Meski terkadang tak sejalan, namun tak pernah terlintas untuk saling memaksakan. Tetap menggenggam erat  tangan, menggenggam erat hati. Saling menghargai dengan penuh ketulusan. Menyusuri jalan walaupun tak tahu dimana kan berujung. Lirih di hening malam, selantun doa, "Tuhan, ijinkan kami senantiasa berbahagia bersama"

Sebelum Fajar

Mengungkap rindumu yang membuncah tertahan, tak mampu kau tutupi dengan kegagahanmu. Ada sisi kekanakan dan manja ketika rasa itu datang, menguapkan semua kewibawaan. Tawa canda berderai setiapkali aku ada disisimu. Aku, yang kau cari. Aku yang kau kejar dengan sejuta harap cemasmu. Aku yang tak kunjung menghiraukanmu. Aku yang berdiri dengan segenap keangkuhanku. Selalu saja, aku berusaha pergi darimu, namun entah kenapa hatimu selalu bertahan menujuku. Hingga sampailah aku pada satu titik dimana tak bisa lagi mengelakkanmu. Dan aku tak lagi menemukan alasan untuk tidak membagi  bahagia denganmu.

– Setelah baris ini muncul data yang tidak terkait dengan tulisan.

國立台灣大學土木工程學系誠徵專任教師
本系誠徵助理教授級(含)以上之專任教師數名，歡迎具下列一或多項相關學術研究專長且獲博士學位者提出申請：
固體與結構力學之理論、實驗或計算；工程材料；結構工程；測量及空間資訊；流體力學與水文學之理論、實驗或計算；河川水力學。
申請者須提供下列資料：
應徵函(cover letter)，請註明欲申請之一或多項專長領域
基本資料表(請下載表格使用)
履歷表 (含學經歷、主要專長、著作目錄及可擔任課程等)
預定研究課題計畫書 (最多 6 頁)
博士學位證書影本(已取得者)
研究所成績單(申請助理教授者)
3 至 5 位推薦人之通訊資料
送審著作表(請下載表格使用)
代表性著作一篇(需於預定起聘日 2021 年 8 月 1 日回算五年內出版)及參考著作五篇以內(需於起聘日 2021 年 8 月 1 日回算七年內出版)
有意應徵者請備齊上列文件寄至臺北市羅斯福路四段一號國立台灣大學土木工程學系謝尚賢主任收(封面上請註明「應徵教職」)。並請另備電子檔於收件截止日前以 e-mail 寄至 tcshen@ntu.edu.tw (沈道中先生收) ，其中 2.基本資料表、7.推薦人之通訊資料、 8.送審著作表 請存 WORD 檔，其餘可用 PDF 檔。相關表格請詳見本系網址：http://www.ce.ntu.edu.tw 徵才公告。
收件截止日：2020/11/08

Dalam rajutan hari demi hari, setiap alur benang kehidupan terjalin melembarkan satu kisah. Suka duka tak pernah tersimpan dalam kebisuan. Kau selalu menyediakan bahumu untukku bersandar dikala letih dan pedih, begitupun sebaliknya, manakala dirimu terjatuh dan terpuruk, selalu ada tanganku terulur dan dekapku yang menenangkanmu. 

Mungkin orang mengatakan aku manusia gila, karena menghidupkan sosokmu yang tak nyata dalam anganku. Seakan-akan kau benar-benar ada dan menjadi belahan jiwaku. Mungkin jiwaku memang sudah terbelah, sebelah didunia nyata, dan sebelah lagi kau bawa. Entah, akupun tak pernah tahu sampai kapan cerita ini kan berakhir. Berakhir dan menjadi nyata atau berakhir menguap bersama angan yang terbuang, aku tak peduli. 

Pada akhirnya bahagia juga hanya ada didalam angan. Biarkan malam ini aku bersamamu dalam anganku, membagi kisahku tanpa jeda, titik taupun koma. Sepanjang malam ini. Karena fajar nanti aku harus membangunkan diriku ke alam nyata untuk bersiap berlaga, tanpa canda tawa. Biarkan esok menjadi milik esok. Nikmati malam ini dalam bahagia kita.